The company recorded a net loss during the quarter of $0.9 million. However, this was better than the larger net loss of $13.6 million recorded during the same period last year.

Burlington Stores is quickly closing in on the one-year anniversary of its public offering, which happened in October 2013. So far, the first year for Burlington has been a success and this most recent quarter confirmed that. Sales and earnings improved and the company raised its full-year guidance, projecting sales growth of 6.5% to 7.2% sales growth. As a result, Burlington’s share price rose 5% following the earnings announcement.

Burlington Stores, Inc. (BURL) shares ended the week at $38.10.

The Dow started the week of 9/8 at 17,132, and closed at 16,988 on 9/12. The S&P 500 started the week at 2,007 and closed at 1,986. The NASDAQ started the week at 4,579 and closed at 4,568.
 

Treasuries Decline on Rate Speculation

Treasury prices fell on Friday, September 12, as speculation ramped up that the Federal Reserve could be changing course on its policy of keeping interest rates low for a “considerable time.” Treasury prices were left relatively unaffected by new economic data released on Friday.

The fall in Treasury prices on Friday, and the corresponding rise in yields, was in response to increased speculation this week regarding Federal Reserve interest rate policy. Rumors circulated that the Fed’s next report may delete a reference to interest rates remaining low for a “considerable time” after its bond buying program ends later this year. This has added fuel to prior speculation that the Federal Reserve is looking to raise its benchmark interest rate above its current 0 to 0.25% range sooner than expected.

Anticipation regarding the language change helped the benchmark 10-year yield reach its highest level since July, said Dan Mulholland, head of Treasury trading at BNY Mellon Capital Markets. “At the same time, we’re seeing pressure on global bond markets. There’s a possibility of the Fed moving earlier than previously expected based on expectations for growth,” he said.

During early Friday trading the 10-year yield rose four basis points to 2.58%. Treasury yields move inversely to prices, so as yields rise, prices fall.
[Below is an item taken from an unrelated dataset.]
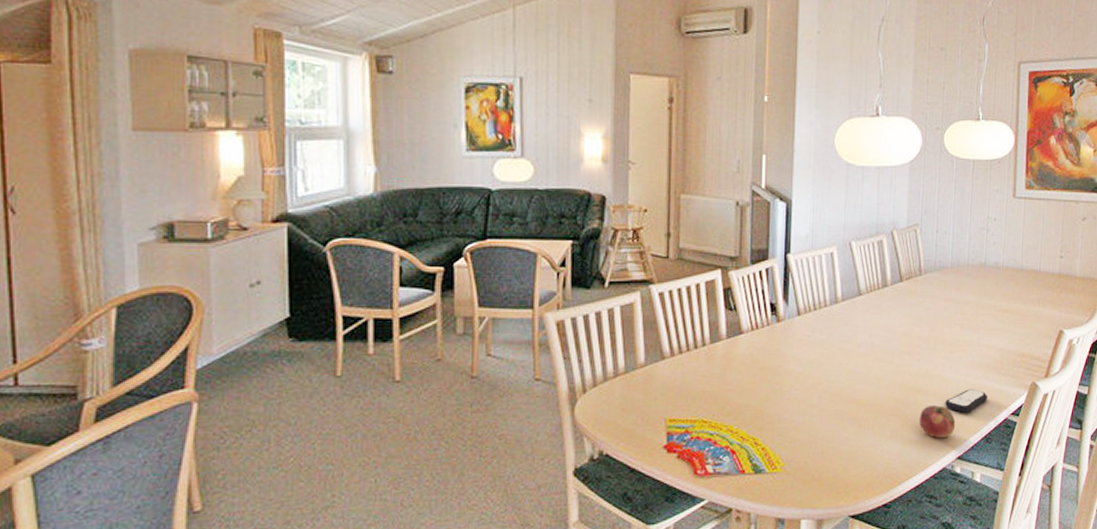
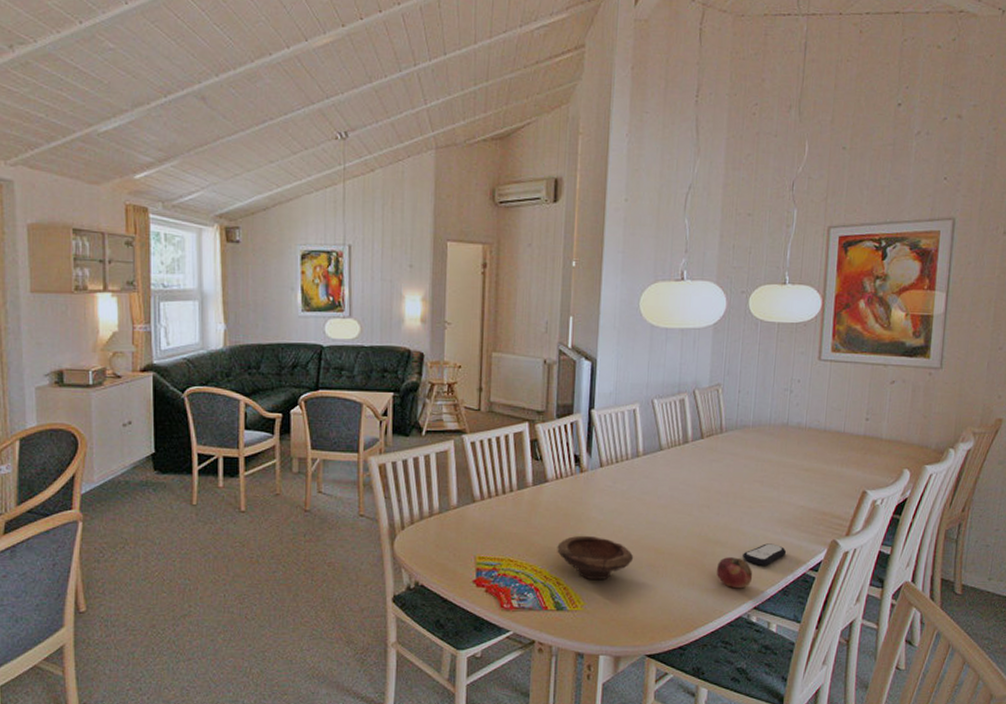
bowl: none [754,389,835,437] -> present [557,535,634,579]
Treasuries this week were also helped by European yields that continue to fall. The German 10-year yield increased four basis points on Friday to 1.08% while Japan’s 10-year yield added only one basis point to reach 0.57%. Though unchanged on Friday, Australia’s equivalent yield fell 14 basis points this week.

A pair of economic reports this week seemed to have little effect on Treasury prices. The Commerce Department revealed on Friday that August retail sales were in line with forecasts. August’s retail sales followed on the heels of a 0.3% increase in July that beat estimates.
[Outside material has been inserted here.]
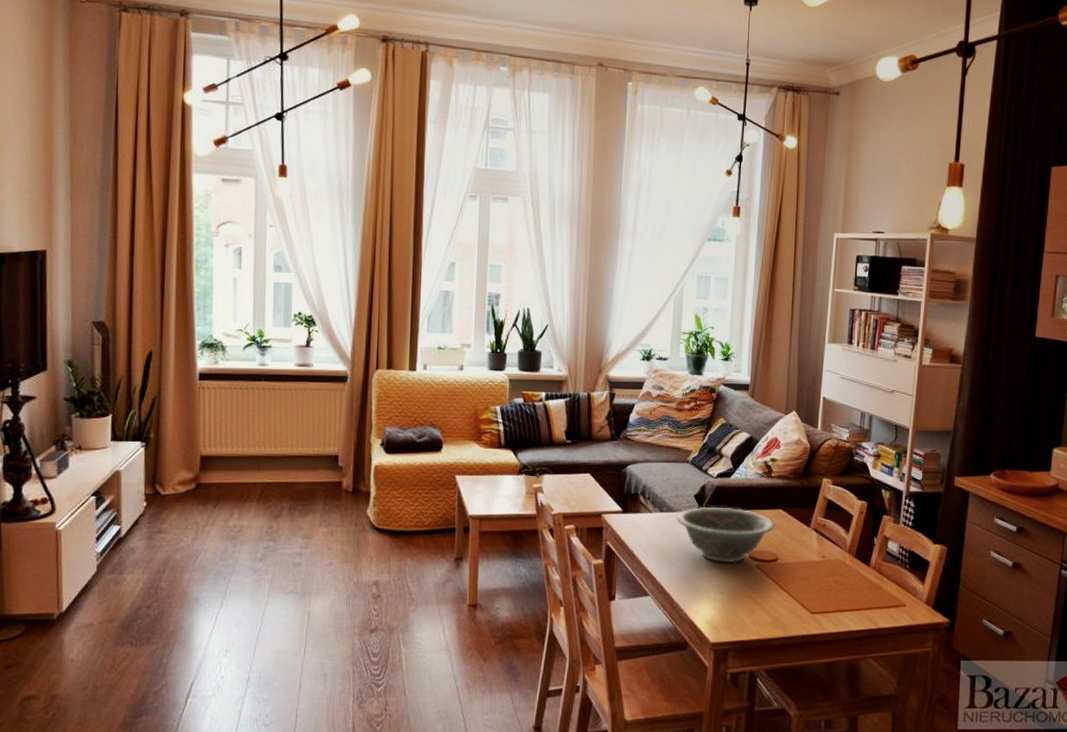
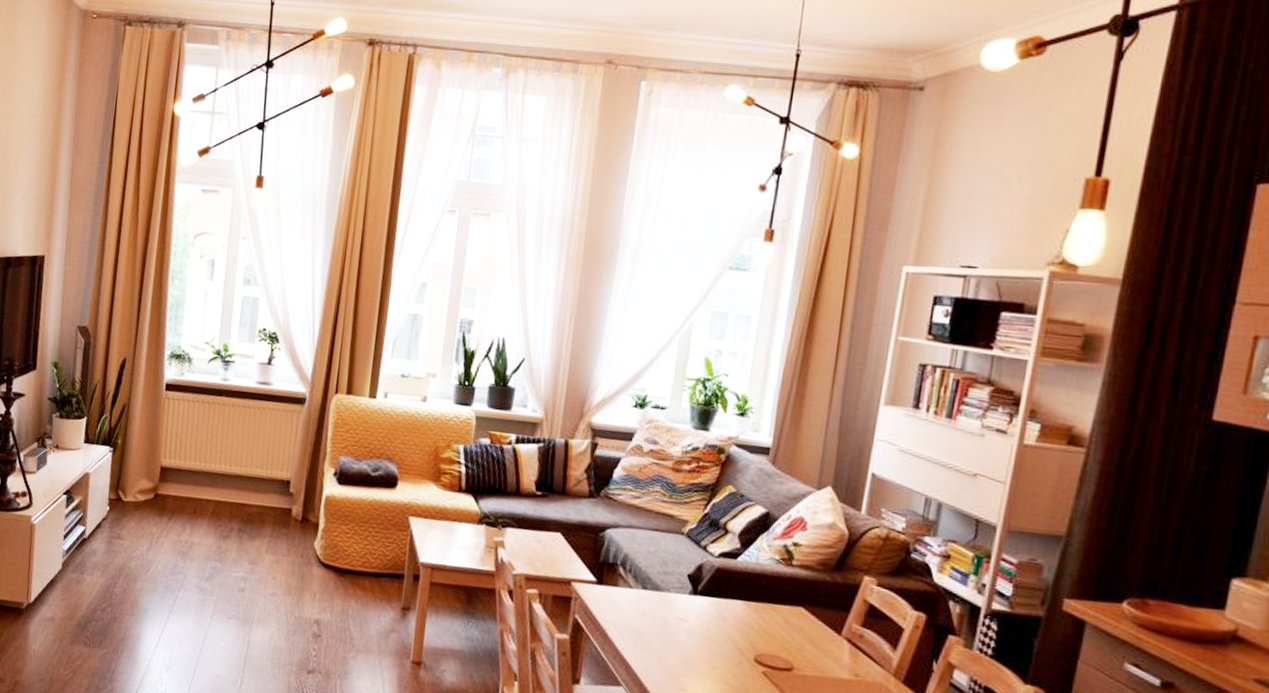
decorative bowl: present [676,507,775,563] -> none [662,589,792,665]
The 10-year Treasury note yield finished the week of 9/8 at 2.61% while the 30-year Treasury note yield finished the week at 3.35%.
 

Interest Rates See Slight Increase

Freddie Mac released the results of its latest Primary Mortgage Market Survey (PMMS) on Thursday, September 11. The results show mortgage rates increasing slightly in response to improving Treasury bond yields.

The 30-year fixed rate mortgage averaged 4.12% this week. This was an increase from last week when the 30-year fixed rate mortgage averaged 4.10%.
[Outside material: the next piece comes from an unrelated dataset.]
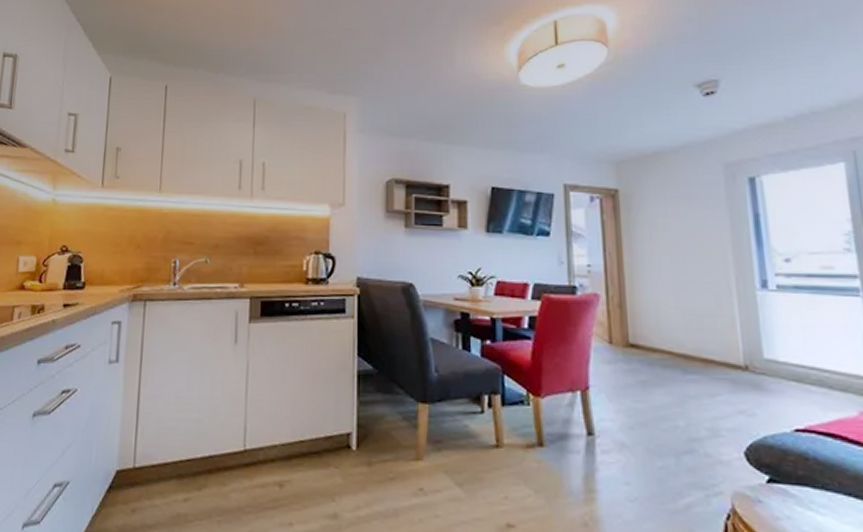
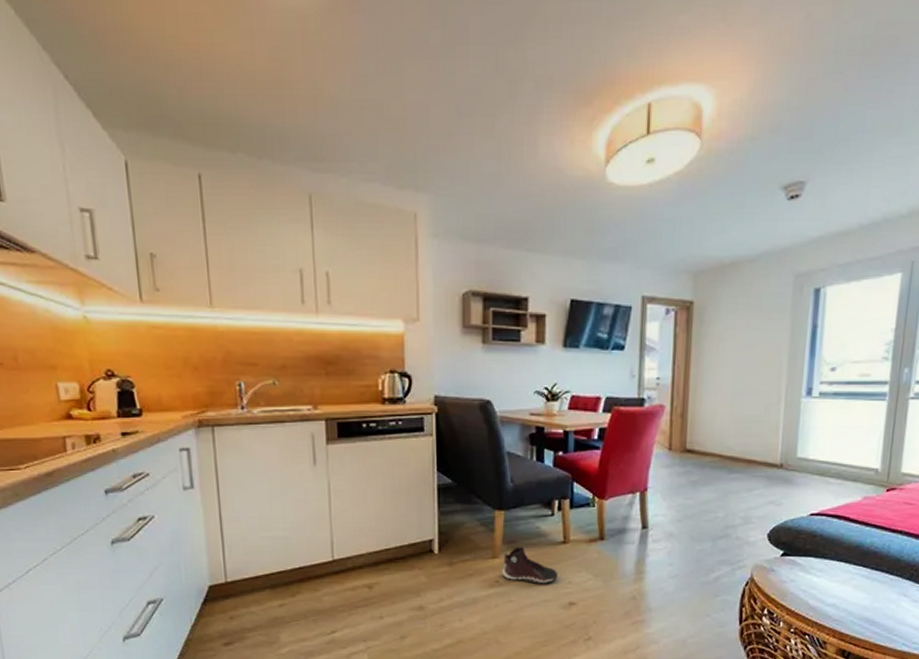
sneaker: none [427,447,492,497] -> present [502,546,559,584]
This week, the 15-year fixed rate mortgage averaged 3.26%. This was up from last week when the 15-year fixed rate mortgage averaged 3.24%.

Frank Nothaft, Vice President and Chief Economist at Freddie Mac, had this to say about this week’s rates: “Mortgage rates were up slightly this week, following the increase in 10-year Treasury yields, despite last week’s disappointing employment report. The U.S. economy added only 142,000 jobs in August, after a 212,000 gain in July and a 267,000 increase in June. The unemployment rate fell to 6.1% in August from 6.2% the previous month.”

The money market fund finished the week of 9/8 at 0.4%. The 1-year CD finished at 0.7%.